Un engin plus sophistiqué, mais aussi plus rare, dit moufle, est composé d’une structure de bois supportant plusieurs poulies qui permettent de démultiplier la force de traction par rapport à la charge à soulever. Un treuil souvent composé d’un double moulinet permet d’actionner le dispositif. Les poulies peuvent être munies d’une gorge afin d’éviter le désengagement de la corde ou du filin. Un cliquet de sécurité, destiné à éviter l’éventuel et brutal retour en arrière, est parfois présent. Dans les représentations médiévales, l’installation compte le plus souvent deux poulies, une fixe et une mobile, la démultiplication étant alors de deux.
C’est vers le milieu du 13e siècle que le principe de la roue est adapté aux engins de levage afin de monter des charges plus lourdes. Mais ce n’est qu’au 15e siècle que le terme de grue apparaît pour désigner un engin de levage. La grue ne sert pas qu’à bâtir, on la retrouve comme machine de destruction lors de sièges ou pour charger et décharger les marchandises des navires dans les ports.
Ces grues sont des instruments fixes, fortement arrimées à la maçonnerie. Lorsqu’elles ne sont pas en activité ou que la construction s’élève, des charpentiers les démontent et les positionnent plus haut. Ces grues sont actionnées grâce à un tympan dit aussi cage d’écureuil ou treuil à tambour, constitué par un grand tambour mobile dont le diamètre est compris entre 4 et 5 m pour une largeur de 0, 80 à 1, 50 m. Cette cage munie de rayons est montée sur un axe qui entraîne un tambour solidaire sur lequel vient s’enrouler la corde qui tire la charge à soulever. C’est le poids de l’individu qui crée de l’énergie : en effet un ou plusieurs hommes marchent à l’intérieur de cette roue ; parfois l’intérieur du tambour est muni de planches ou de lattes formant des marches, pour faciliter le déplacement. Cette roue motrice est associée à une pièce de bois verticale terminée en pointe, à laquelle est attachée une flèche soutenue par des écharpes obliques fixées par des liens de fer. Les dimensions des arbres principaux de ces grues sont importantes : de 15 à 16 m de hauteur, pour des flèches qui pouvaient atteindre les 12 m. À l’extrémité de ce mât est fixée une poulie, munie d’un cliquet anti-retour qui évite que la charge n’inverse le sens du tambour. De la graisse et du savon étaient d’ailleurs utilisés pour huiler les mécanismes. L’enroulement d’un câble ou d’une élingue autour de cette poulie s’effectue grâce au mouvement des hommes dans la cage.
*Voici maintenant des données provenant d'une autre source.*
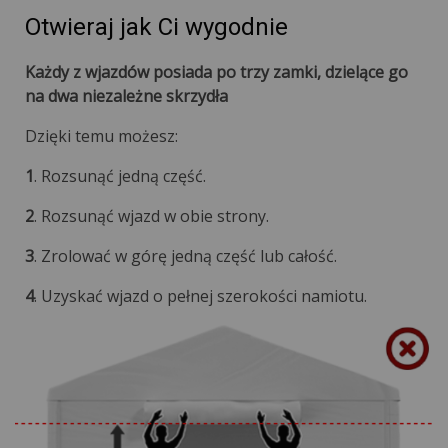
Otwieraj jak Ci wygodnie
Każdy z wjazdów posiada po trzy zamki, dzielące go
na dwa niezależne skrzydła
Dzięki temu możesz:
1
. Rozsunąć jedną część.
2
. Rozsunąć wjazd w obie strony.
3
. Zrolować w górę jedną część lub całość.
4
. Uzyskać wjazd o pełnej szerokości namiotu.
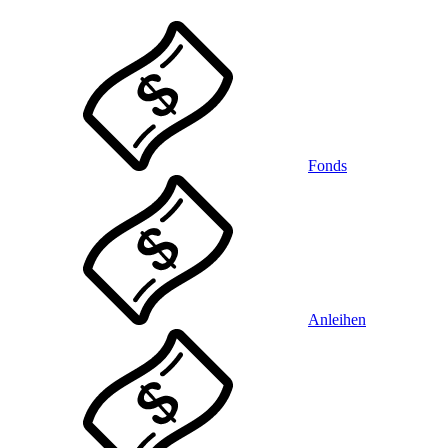
Fonds
Anleihen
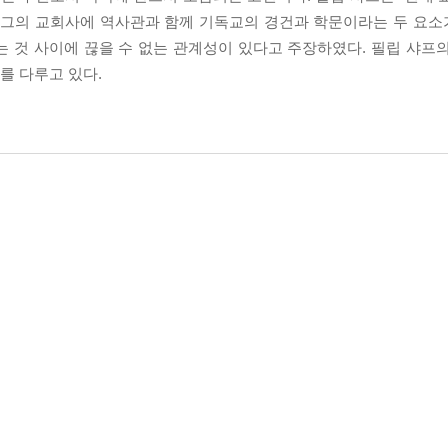
받아, 그의 교회사에 역사관과 함께 기독교의 경건과 학문이라는 두 요
 것 사이에 끊을 수 없는 관계성이 있다고 주장하였다. 필립 샤프의 
사를 다루고 있다.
Disposée au sommet d’un ouvrage, la grue permet, grâce à son bras, de monter les matériaux sans risquer de détériorer par frottement les maçonneries ou les sculptures déjà en place. Elle peut également pivoter, ce qui n’était pas le cas des autres engins de levage.
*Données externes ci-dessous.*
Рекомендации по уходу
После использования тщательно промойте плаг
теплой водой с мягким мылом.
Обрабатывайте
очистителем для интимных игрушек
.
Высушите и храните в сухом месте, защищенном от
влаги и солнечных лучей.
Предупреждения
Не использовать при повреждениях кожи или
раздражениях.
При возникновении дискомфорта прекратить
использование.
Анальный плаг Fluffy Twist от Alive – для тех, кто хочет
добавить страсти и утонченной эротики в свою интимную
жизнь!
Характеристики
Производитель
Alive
La démultiplication de la force de levage est de un pour dix entre diamètre du chemin de marche et diamètre du tambour d’enroulement. Grâce à la marche d’un seul homme, une charge allant jusqu’à 500 kg peut être soulevée tandis que quatre hommes déambulant dans un treuil élevaient sans problème 2 200 kg à une hauteur de 15 toises soit environ 30 m.
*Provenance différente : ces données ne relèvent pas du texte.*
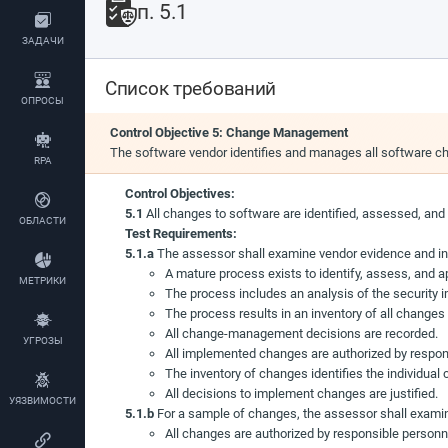
п. 5.1
ЗАДАЧИ
Список требований
ОПРОСЫ
Control Objective 5: Change Management
The software vendor identifies and manages all software c
RPA
Control Objectives:
5.1
All changes to software are identified, assessed, and
ОБЛАСТИ
Test Requirements:
5.1.a
The assessor shall examine vendor evidence and int
A mature process exists to identify, assess, and 
МЕТРИКИ
The process includes an analysis of the security 
The process results in an inventory of all changes
All change-management decisions are recorded.
УГРОЗЫ
All implemented changes are authorized by respon
The inventory of changes identifies the individual
All decisions to implement changes are justified.
УЯЗВИМОСТИ
5.1.b
For a sample of changes, the assessor shall examin
All changes are authorized by responsible personn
Deux systèmes permettent de fixer la pierre à l’extrémité des cordes ou filins, la louve ou la griffe.
- La louve est constituée par une barre centrale métallique, enfoncée à l’intérieur de la pierre à transporter et maintenue en place grâce à deux branches amovibles ; l’ensemble est relié au câble de traction par deux chaînes et un anneau.
- La griffe est une pince en forme de X qui se serre autour de la charge grâce à la force du poids. Mais afin de maintenir la pierre, il est nécessaire de creuser au préalable un trou de chaque côté de la pierre de façon à y encastrer les deux extrémités de la griffe. Ces trous situés au même niveau sont en général placés au milieu de la pierre afin de la maintenir en équilibre. Ils sont parfois encore visibles sur les pierres des chantiers médiévaux.